After the operation, the woman’s condition worsened, she developed sepsis and died in hospital two days later of fungemia – the presence of yeast or fungi in the blood.

In a report posted on the HDC website this month, Deputy Commissioner Deborah James said the TDHB had failed to provide services to the woman with reasonable care and skill.

James said the time the woman waited for her second surgery was beyond the scheduled four weeks and beyond the reasonable tolerance of eight weeks.

She also said appropriate escalation in response to her Early Warning Score (EWS) was repeatedly not taken, there were instances where appropriate professional concerns from nursing staff regarding her condition appeared not to have been taken into account and answered by the doctors of the TDHB. , and there was a lack of experienced medical personnel involved in his care.

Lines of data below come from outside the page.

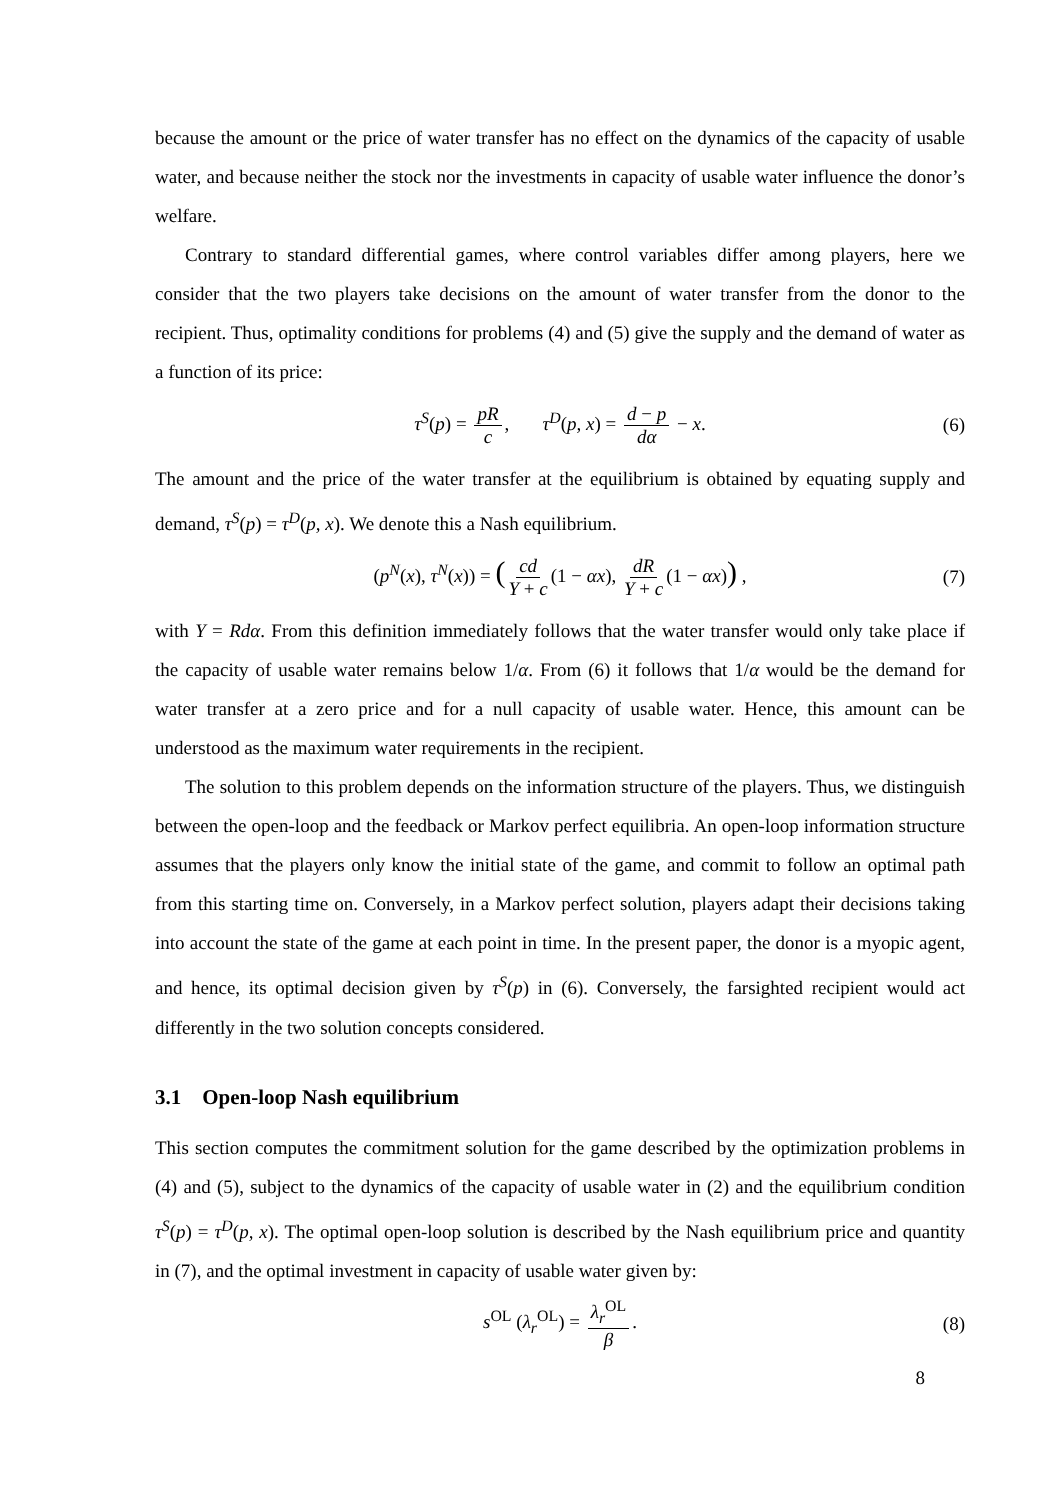because the amount or the price of water transfer has no effect on the dynamics of the capacity of usable water, and because neither the stock nor the investments in capacity of usable water influence the donor’s welfare.
Contrary to standard differential games, where control variables differ among players, here we consider that the two players take decisions on the amount of water transfer from the donor to the recipient. Thus, optimality conditions for problems (4) and (5) give the supply and the demand of water as a function of its price:
τ<sup>S</sup>(p) = pR c, τ<sup>D</sup>(p, x) = d − p dα − x. (6)
The amount and the price of the water transfer at the equilibrium is obtained by equating supply and demand, τ<sup>S</sup>(p) = τ<sup>D</sup>(p, x). We denote this a Nash equilibrium.
(p<sup>N</sup>(x), τ<sup>N</sup>(x)) = (cd Y + c (1 − αx), dR Y + c (1 − αx)) , (7)
with Y = Rdα. From this definition immediately follows that the water transfer would only take place if the capacity of usable water remains below 1/α. From (6) it follows that 1/α would be the demand for water transfer at a zero price and for a null capacity of usable water. Hence, this amount can be understood as the maximum water requirements in the recipient.
The solution to this problem depends on the information structure of the players. Thus, we distinguish between the open-loop and the feedback or Markov perfect equilibria. An open-loop information structure assumes that the players only know the initial state of the game, and commit to follow an optimal path from this starting time on. Conversely, in a Markov perfect solution, players adapt their decisions taking into account the state of the game at each point in time. In the present paper, the donor is a myopic agent, and hence, its optimal decision given by τ<sup>S</sup>(p) in (6). Conversely, the farsighted recipient would act differently in the two solution concepts considered.
3.1 Open-loop Nash equilibrium
This section computes the commitment solution for the game described by the optimization problems in (4) and (5), subject to the dynamics of the capacity of usable water in (2) and the equilibrium condition τ<sup>S</sup>(p) = τ<sup>D</sup>(p, x). The optimal open-loop solution is described by the Nash equilibrium price and quantity in (7), and the optimal investment in capacity of usable water given by:
s<sup>OL</sup> (λ<sub>r</sub><sup>OL</sup>) = λ<sub>r</sub><sup>OL</sup> β. (8)
8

These failures were not the result of isolated incidents involving one or two members of staff – they started when she was referred for her follow-up operation and involved at least six different members of staff, doctors and nurses, James said in the report. .

As a result, the TDHB was found to have violated the Health and Disability Services Consumers’ Rights Code.

The DHB told HDC that it has only one full-time urologist and “even with two full-time urologists employed in 2021, it remains a challenge to operate within Health Department guidelines.”

The TDHB accepted the ruling but asked that the matter not be escalated to the director of proceedings, who may consider further action, saying it had already implemented the recommendations made by the commissioner.

However, in his report, James said that “the numerous failures in this case paint a very concerning picture at a systems level, and that there is a strong public interest in holding TDHB accountable for the failures identified in the services it has provided”.

TDHB has since engaged with external providers – the New Zealand Sepsis Trust and the Health Quality & Safety Commission – to support the implementation of an identification and management program to improve the treatment of sepsis in his patients.

The TDHB, now known as Te Whatu Ora Taranaki, has been approached for comment.